For the last seven months, corpses covered in sheets — limbs peeking through — are routinely dumped inside civic-run Sion Hospital’s trauma centre, flouting all norms of human dignity and hygiene. Reason? The temporary room, called the dead body storeroom, where the bodies are kept in the time between death and panchnama, is locked since August 4, 2012. The corpses lying in the open are of those declared dead on arrival at the hospital.
According to hospital procedure, when a patient brought in by a civilian is declared dead on arrival (DOA), the post-mortem can be conducted only after the police from the deceased’s locality conduct the panchnama. While the panchnama proceedings take around an hour, it was observed that the corpses we left out in the open for two hours before being shifted to the morgue.
Flouting hygiene norms
In a major breach of hygienic practices, in several cases, when railway accident victims are declared DOA, their bleeding bodies are left in one corner of the trauma centre while patients are being treated a few feet away, said a hospital staff member.
“The reason the storeroom was locked up in the hospital’s trauma centre is because we did not want dead bodies there,” said Dr Sandhya Kamath, former dean of Sion hospital. She refused to comment further on the issue.

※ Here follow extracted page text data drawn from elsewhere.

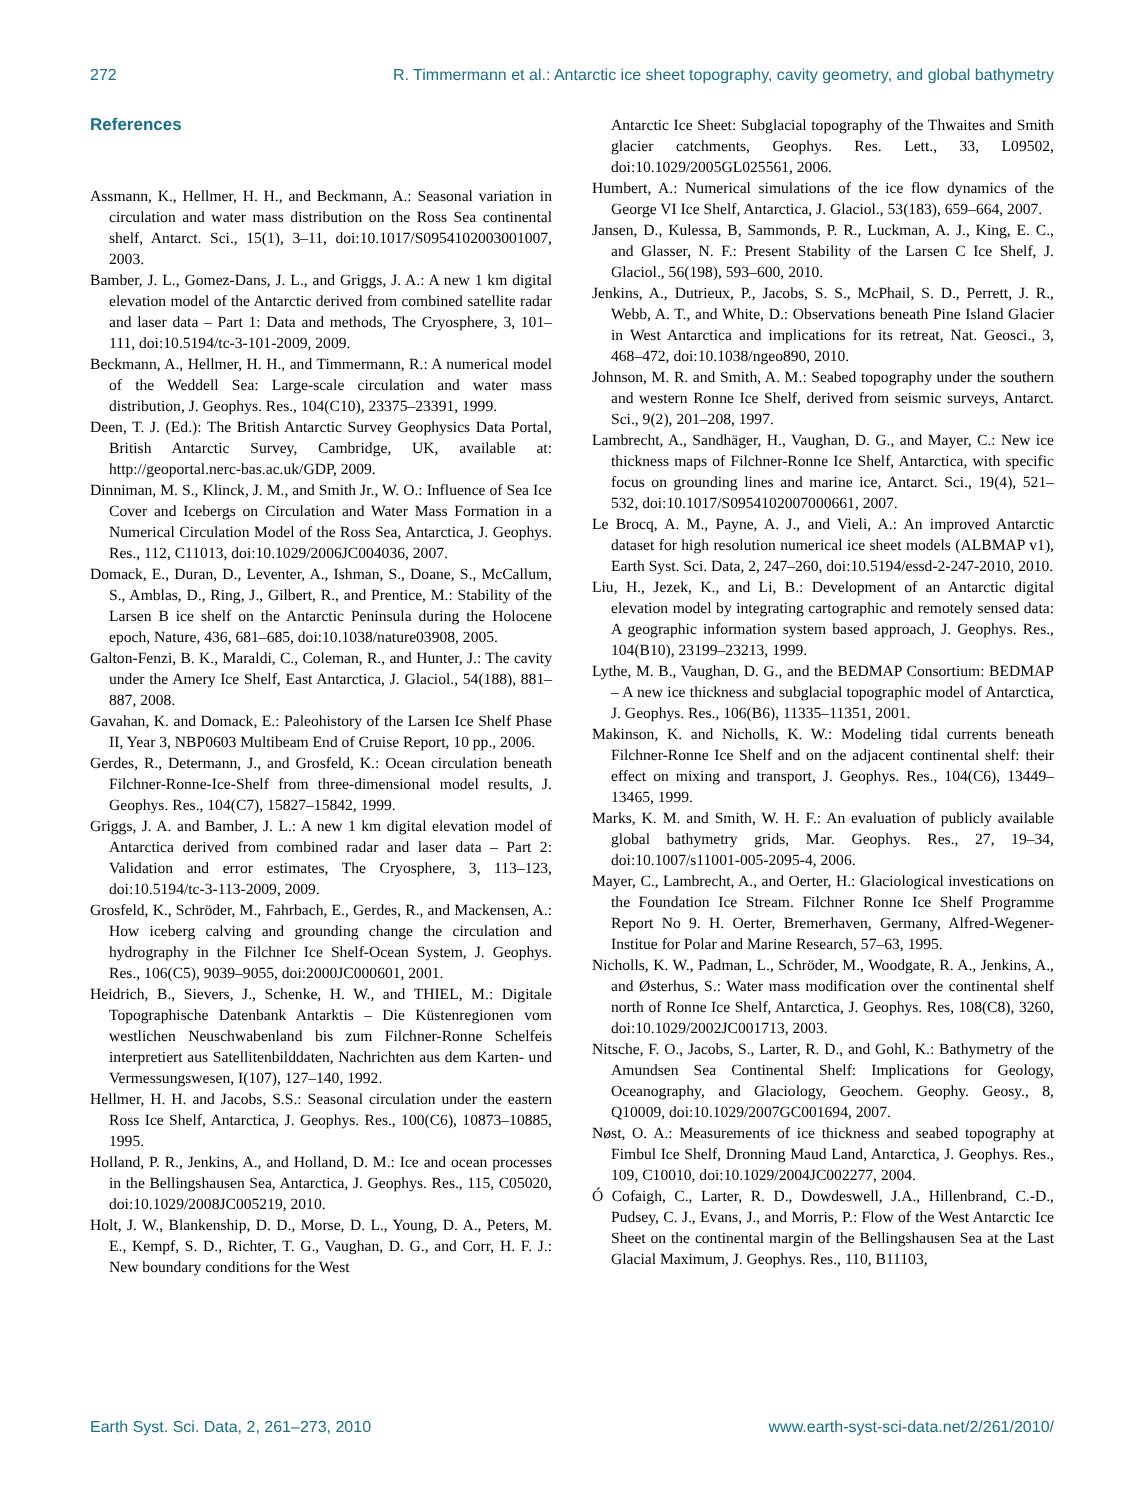272 R. Timmermann et al.: Antarctic ice sheet topography, cavity geometry, and global bathymetry
References
Assmann, K., Hellmer, H. H., and Beckmann, A.: Seasonal variation in circulation and water mass distribution on the Ross Sea continental shelf, Antarct. Sci., 15(1), 3–11, doi:10.1017/S0954102003001007, 2003.
Bamber, J. L., Gomez-Dans, J. L., and Griggs, J. A.: A new 1 km digital elevation model of the Antarctic derived from combined satellite radar and laser data – Part 1: Data and methods, The Cryosphere, 3, 101–111, doi:10.5194/tc-3-101-2009, 2009.
Beckmann, A., Hellmer, H. H., and Timmermann, R.: A numerical model of the Weddell Sea: Large-scale circulation and water mass distribution, J. Geophys. Res., 104(C10), 23375–23391, 1999.
Deen, T. J. (Ed.): The British Antarctic Survey Geophysics Data Portal, British Antarctic Survey, Cambridge, UK, available at: http://geoportal.nerc-bas.ac.uk/GDP, 2009.
Dinniman, M. S., Klinck, J. M., and Smith Jr., W. O.: Influence of Sea Ice Cover and Icebergs on Circulation and Water Mass Formation in a Numerical Circulation Model of the Ross Sea, Antarctica, J. Geophys. Res., 112, C11013, doi:10.1029/2006JC004036, 2007.
Domack, E., Duran, D., Leventer, A., Ishman, S., Doane, S., McCallum, S., Amblas, D., Ring, J., Gilbert, R., and Prentice, M.: Stability of the Larsen B ice shelf on the Antarctic Peninsula during the Holocene epoch, Nature, 436, 681–685, doi:10.1038/nature03908, 2005.
Galton-Fenzi, B. K., Maraldi, C., Coleman, R., and Hunter, J.: The cavity under the Amery Ice Shelf, East Antarctica, J. Glaciol., 54(188), 881–887, 2008.
Gavahan, K. and Domack, E.: Paleohistory of the Larsen Ice Shelf Phase II, Year 3, NBP0603 Multibeam End of Cruise Report, 10 pp., 2006.
Gerdes, R., Determann, J., and Grosfeld, K.: Ocean circulation beneath Filchner-Ronne-Ice-Shelf from three-dimensional model results, J. Geophys. Res., 104(C7), 15827–15842, 1999.
Griggs, J. A. and Bamber, J. L.: A new 1 km digital elevation model of Antarctica derived from combined radar and laser data – Part 2: Validation and error estimates, The Cryosphere, 3, 113–123, doi:10.5194/tc-3-113-2009, 2009.
Grosfeld, K., Schröder, M., Fahrbach, E., Gerdes, R., and Mackensen, A.: How iceberg calving and grounding change the circulation and hydrography in the Filchner Ice Shelf-Ocean System, J. Geophys. Res., 106(C5), 9039–9055, doi:2000JC000601, 2001.
Heidrich, B., Sievers, J., Schenke, H. W., and THIEL, M.: Digitale Topographische Datenbank Antarktis – Die Küstenregionen vom westlichen Neuschwabenland bis zum Filchner-Ronne Schelfeis interpretiert aus Satellitenbilddaten, Nachrichten aus dem Karten- und Vermessungswesen, I(107), 127–140, 1992.
Hellmer, H. H. and Jacobs, S.S.: Seasonal circulation under the eastern Ross Ice Shelf, Antarctica, J. Geophys. Res., 100(C6), 10873–10885, 1995.
Holland, P. R., Jenkins, A., and Holland, D. M.: Ice and ocean processes in the Bellingshausen Sea, Antarctica, J. Geophys. Res., 115, C05020, doi:10.1029/2008JC005219, 2010.
Holt, J. W., Blankenship, D. D., Morse, D. L., Young, D. A., Peters, M. E., Kempf, S. D., Richter, T. G., Vaughan, D. G., and Corr, H. F. J.: New boundary conditions for the West
Antarctic Ice Sheet: Subglacial topography of the Thwaites and Smith glacier catchments, Geophys. Res. Lett., 33, L09502, doi:10.1029/2005GL025561, 2006.
Humbert, A.: Numerical simulations of the ice flow dynamics of the George VI Ice Shelf, Antarctica, J. Glaciol., 53(183), 659–664, 2007.
Jansen, D., Kulessa, B, Sammonds, P. R., Luckman, A. J., King, E. C., and Glasser, N. F.: Present Stability of the Larsen C Ice Shelf, J. Glaciol., 56(198), 593–600, 2010.
Jenkins, A., Dutrieux, P., Jacobs, S. S., McPhail, S. D., Perrett, J. R., Webb, A. T., and White, D.: Observations beneath Pine Island Glacier in West Antarctica and implications for its retreat, Nat. Geosci., 3, 468–472, doi:10.1038/ngeo890, 2010.
Johnson, M. R. and Smith, A. M.: Seabed topography under the southern and western Ronne Ice Shelf, derived from seismic surveys, Antarct. Sci., 9(2), 201–208, 1997.
Lambrecht, A., Sandhäger, H., Vaughan, D. G., and Mayer, C.: New ice thickness maps of Filchner-Ronne Ice Shelf, Antarctica, with specific focus on grounding lines and marine ice, Antarct. Sci., 19(4), 521–532, doi:10.1017/S0954102007000661, 2007.
Le Brocq, A. M., Payne, A. J., and Vieli, A.: An improved Antarctic dataset for high resolution numerical ice sheet models (ALBMAP v1), Earth Syst. Sci. Data, 2, 247–260, doi:10.5194/essd-2-247-2010, 2010.
Liu, H., Jezek, K., and Li, B.: Development of an Antarctic digital elevation model by integrating cartographic and remotely sensed data: A geographic information system based approach, J. Geophys. Res., 104(B10), 23199–23213, 1999.
Lythe, M. B., Vaughan, D. G., and the BEDMAP Consortium: BEDMAP – A new ice thickness and subglacial topographic model of Antarctica, J. Geophys. Res., 106(B6), 11335–11351, 2001.
Makinson, K. and Nicholls, K. W.: Modeling tidal currents beneath Filchner-Ronne Ice Shelf and on the adjacent continental shelf: their effect on mixing and transport, J. Geophys. Res., 104(C6), 13449–13465, 1999.
Marks, K. M. and Smith, W. H. F.: An evaluation of publicly available global bathymetry grids, Mar. Geophys. Res., 27, 19–34, doi:10.1007/s11001-005-2095-4, 2006.
Mayer, C., Lambrecht, A., and Oerter, H.: Glaciological investications on the Foundation Ice Stream. Filchner Ronne Ice Shelf Programme Report No 9. H. Oerter, Bremerhaven, Germany, Alfred-Wegener-Institue for Polar and Marine Research, 57–63, 1995.
Nicholls, K. W., Padman, L., Schröder, M., Woodgate, R. A., Jenkins, A., and Østerhus, S.: Water mass modification over the continental shelf north of Ronne Ice Shelf, Antarctica, J. Geophys. Res, 108(C8), 3260, doi:10.1029/2002JC001713, 2003.
Nitsche, F. O., Jacobs, S., Larter, R. D., and Gohl, K.: Bathymetry of the Amundsen Sea Continental Shelf: Implications for Geology, Oceanography, and Glaciology, Geochem. Geophy. Geosy., 8, Q10009, doi:10.1029/2007GC001694, 2007.
Nøst, O. A.: Measurements of ice thickness and seabed topography at Fimbul Ice Shelf, Dronning Maud Land, Antarctica, J. Geophys. Res., 109, C10010, doi:10.1029/2004JC002277, 2004.
Ó Cofaigh, C., Larter, R. D., Dowdeswell, J.A., Hillenbrand, C.-D., Pudsey, C. J., Evans, J., and Morris, P.: Flow of the West Antarctic Ice Sheet on the continental margin of the Bellingshausen Sea at the Last Glacial Maximum, J. Geophys. Res., 110, B11103,
Earth Syst. Sci. Data, 2, 261–273, 2010 www.earth-syst-sci-data.net/2/261/2010/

A senior doctor from the hospital said the small makeshift morgue in the trauma centre is a temporary room designated to keep corpses until police panchnama is complete. “It is very traumatising for the patients and they are also at a risk of contracting infections from the corpses,” he said.
No dignity in death
On Wednesday, a labourer fell to his death from the tenth floor of an under-construction building in Nerul around 10.30 am. The victim, Rajkumar Gupta (36), was rushed to Sion Hospital where he was declared DOA. His bleeding body was left uncovered next to the corpse of a 24-year-old man for around one-and-a-half-hour before their corpses were shifted to the hospital’s morgue around 12 pm, said sources.
Shortly after those corpses were shifted, a body of an unidentified burn victim from Antop Hill was dumped right outside the entrance of the storeroom for around two hours. Barely a few feet away, patients were being treated and waiting relatives stood right next to the uncovered corpse.
Irked, relatives of patients have complained on several occasions about the corpses being left out in the open. In reply, the hospital staff claims that the bodies cannot be shifted unless the police panchnama is completed.
The other side
“I will look into the matter and see how to tackle this issue of bodies being left out in the open,” said Dr Avinash Supe, dean of Sion Hospital. “However, as the trauma centre is completely air-conditioned, we have to keep the corpse outside for a while for observation. But I’ll see to it that they are wrapped up properly.”